セッション情報 シンポジウム12(消化器病学会・消化器内視鏡学会・肝臓学会合同)

消化器疾患と免疫

タイトル 消S12-6:

消化器癌に対する免疫療法の検討

演者 江口 潤一(昭和大・消化器内科)
共同演者 広石 和正(昭和大・消化器内科), 井廻 道夫(昭和大・消化器内科)
抄録 【目的】免疫療法は副作用が軽度で効果的な治療として期待されているが、消化器癌は低免疫原性であり、強力に免疫を誘導する必要がある。我々は消化器癌に対するサイトカイン療法、樹状細胞療法、抗体療法の併用を行い、その臨床応用について検討した。【方法】マウス大腸癌細胞株MC38、肝細胞癌細胞株BNLの皮下腫瘍モデルを用いた。まず腫瘍細胞野生株にIFN-α、IL-4、IL-12遺伝子を導入し、サイトカイン産生腫瘍細胞株を作成した。マウス骨髄細胞より樹状細胞を誘導し、樹状細胞による治療を検討した。腫瘍野生株を予め接種し腫瘤を形成したマウスに、各サイトカイン遺伝子導入株や樹状細胞を投与した後、野生株腫瘤の大きさを測定した。また、複数のサイトカインの併用やサイトカインと樹状細胞の併用、そして、生体の免疫を増強するCpGや抗PD-1抗体を皮下接種した免疫療法についての検討も行った。野生株腫瘤内に浸潤した免疫細胞の免疫組織染色やフローサイトメトリー、また上記治療で免疫したマウスの脾細胞からCTLの誘導を試み、各々の治療についての作用機序を比較検討した。【成績】IFN-α、IL-4、IL-12のいずれもが抗腫瘍効果を示したが、各サイトカイン単独治療と比較し、複数のサイトカインの併用により、より高い効果が認められた。

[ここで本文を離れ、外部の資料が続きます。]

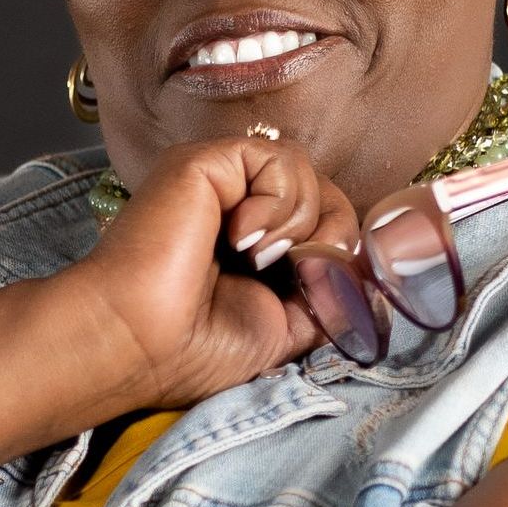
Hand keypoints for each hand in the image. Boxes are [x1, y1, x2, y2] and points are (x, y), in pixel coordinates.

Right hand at [66, 133, 360, 410]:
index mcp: (248, 241)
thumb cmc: (191, 347)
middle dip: (328, 236)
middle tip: (290, 274)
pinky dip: (277, 204)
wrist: (138, 344)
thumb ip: (328, 294)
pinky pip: (278, 159)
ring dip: (299, 224)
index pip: (322, 219)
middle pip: (323, 190)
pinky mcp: (205, 162)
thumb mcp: (285, 329)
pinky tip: (240, 238)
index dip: (336, 249)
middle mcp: (232, 203)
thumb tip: (369, 268)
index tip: (315, 291)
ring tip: (255, 259)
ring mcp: (217, 179)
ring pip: (305, 171)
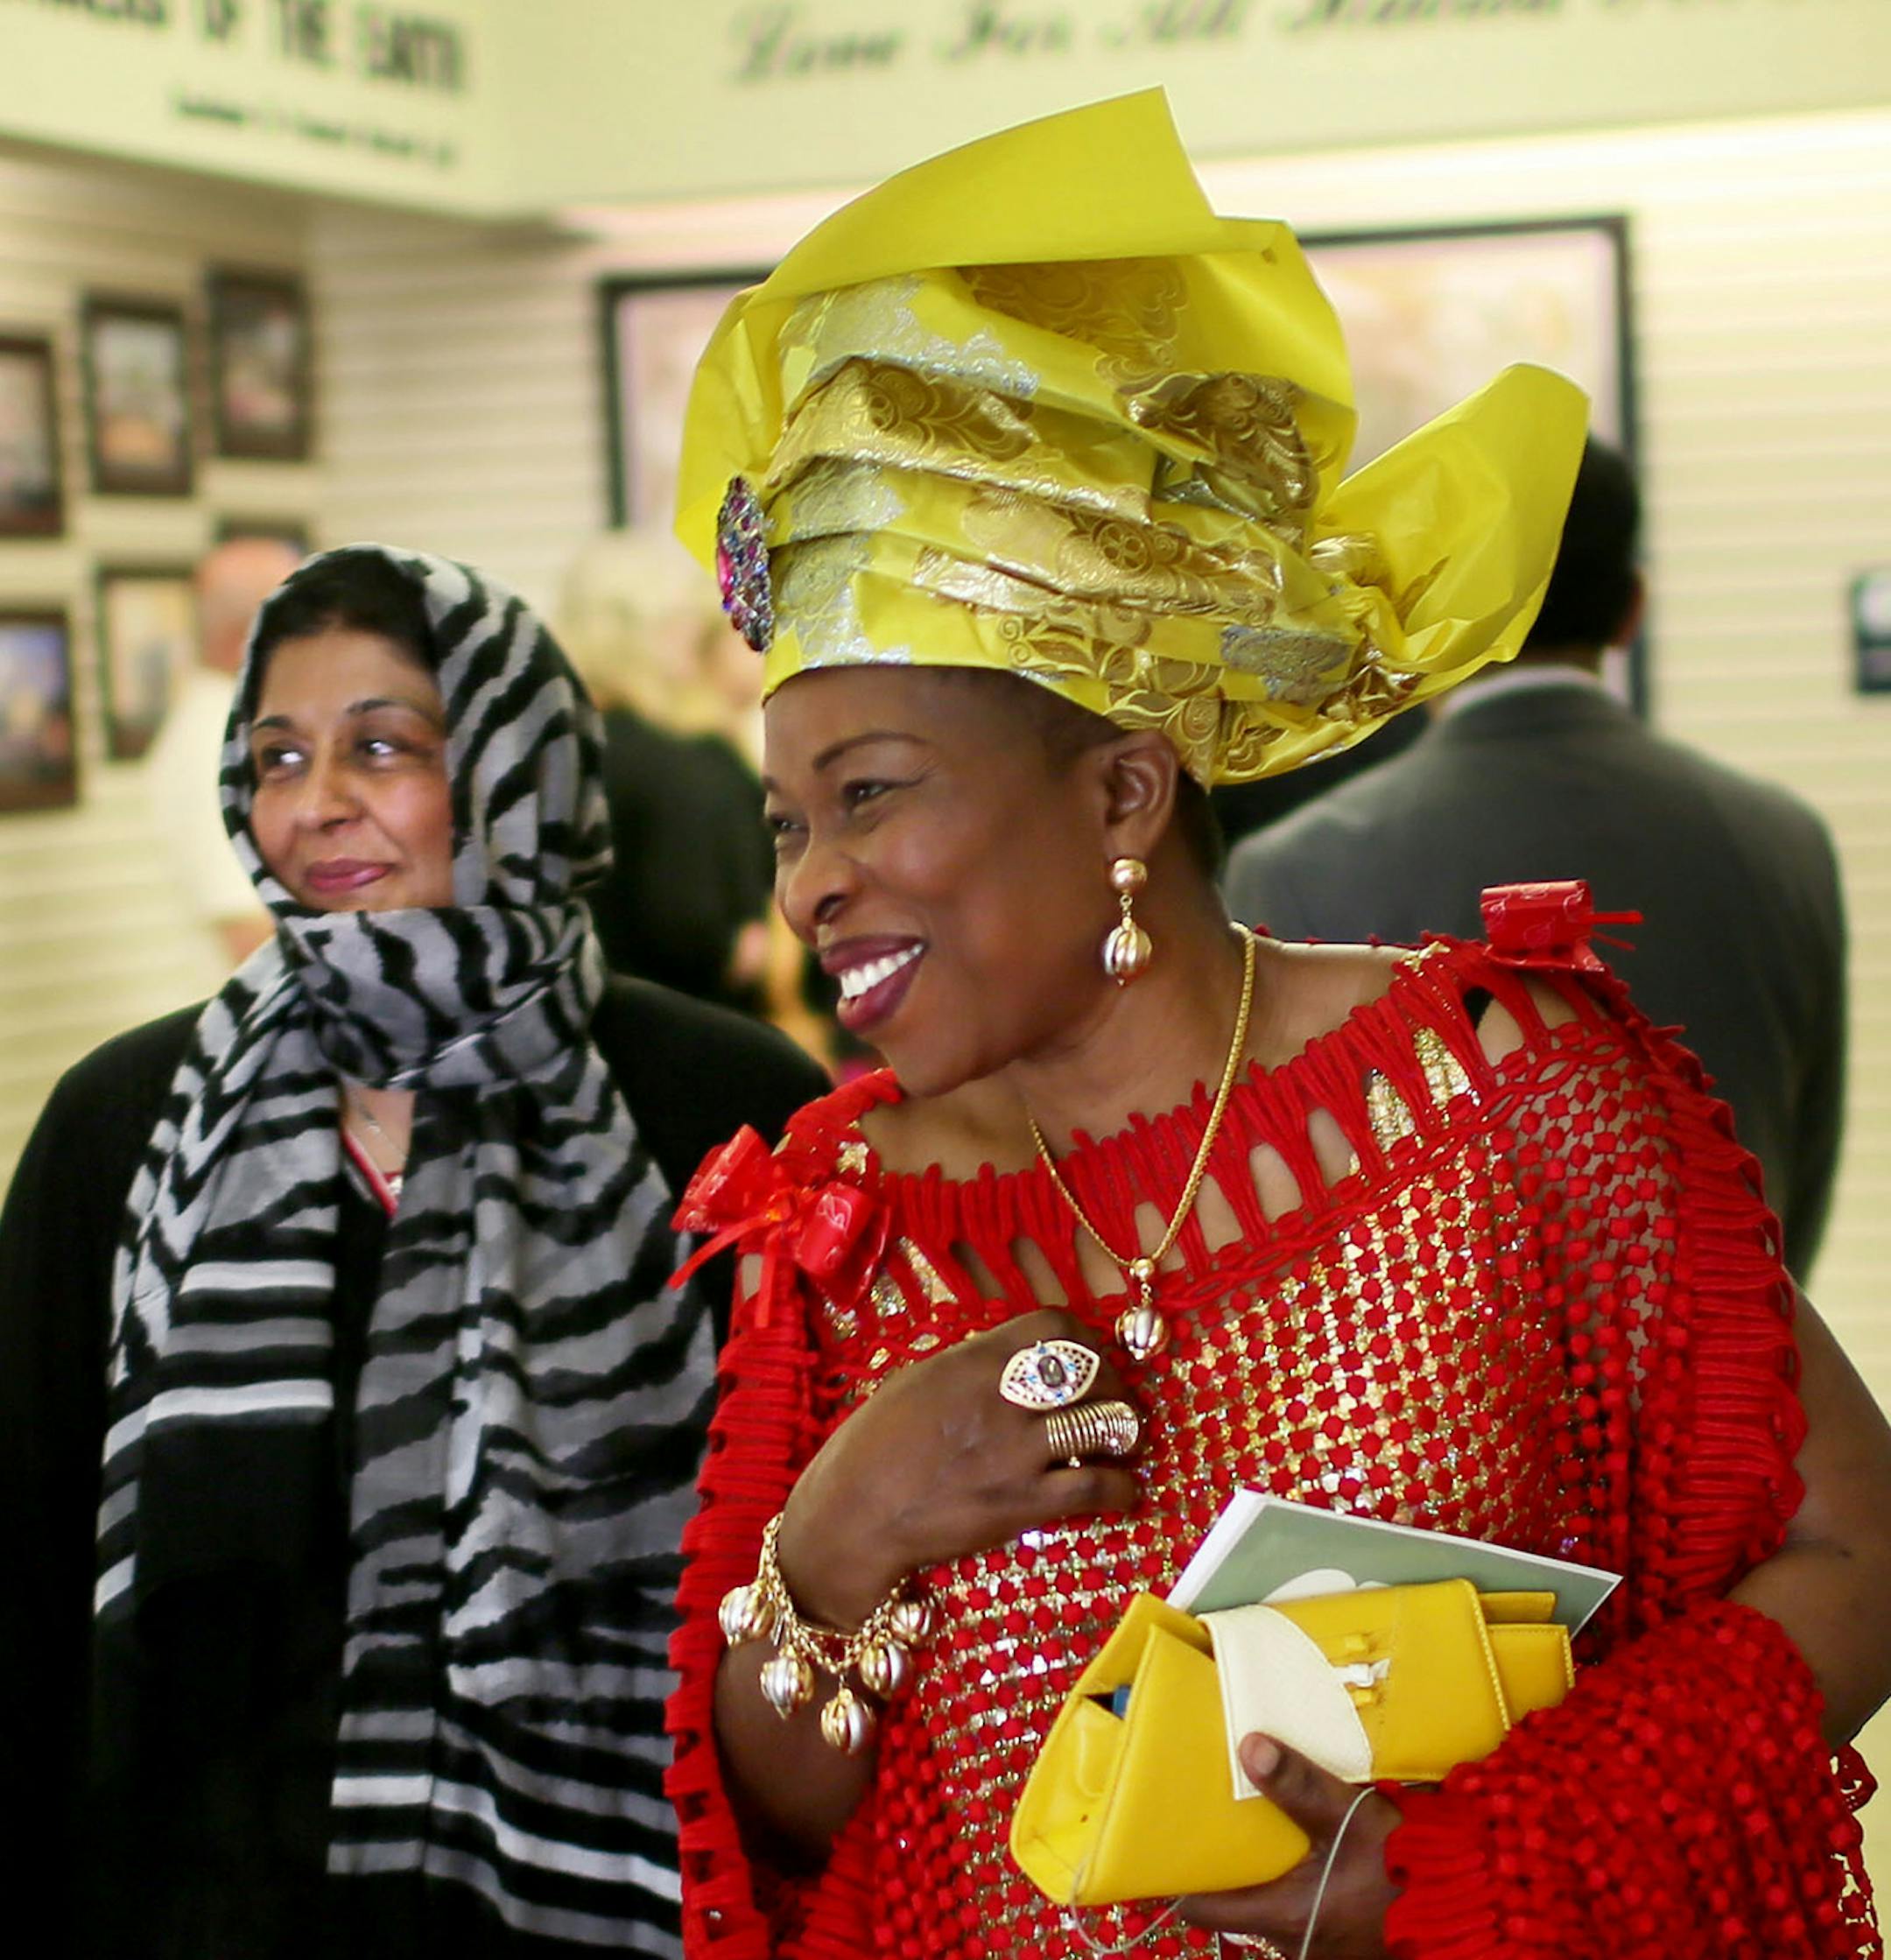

IFN-αやIL-4に樹状細胞療法やCpG、抗PD-1抗体を組み合わせることもさらに有効であり、免疫したマウスから腫瘍特異的CTLが効果的に誘導され、長期間持続する腫瘍特異的免疫応答が維持されていた。サイトカインが示す抗腫瘍効果の作用機序はそれぞれ異なっており、併用すると抗腫瘍効果が高まる理由と考えられた。【結論】サイトカイン療法、細胞療法、抗体療法などの複数の治療を組み合わせる免疫療法はマウス消化器癌に対して高い抗腫瘍効果を示すことが認められた。今後、免疫療法の臨床への応用には、さらに有効な治療法の開発が必要で、どのサイトカインと樹状細胞、免疫誘導アジュバントの併用が最も効果的かを検討することが重要である。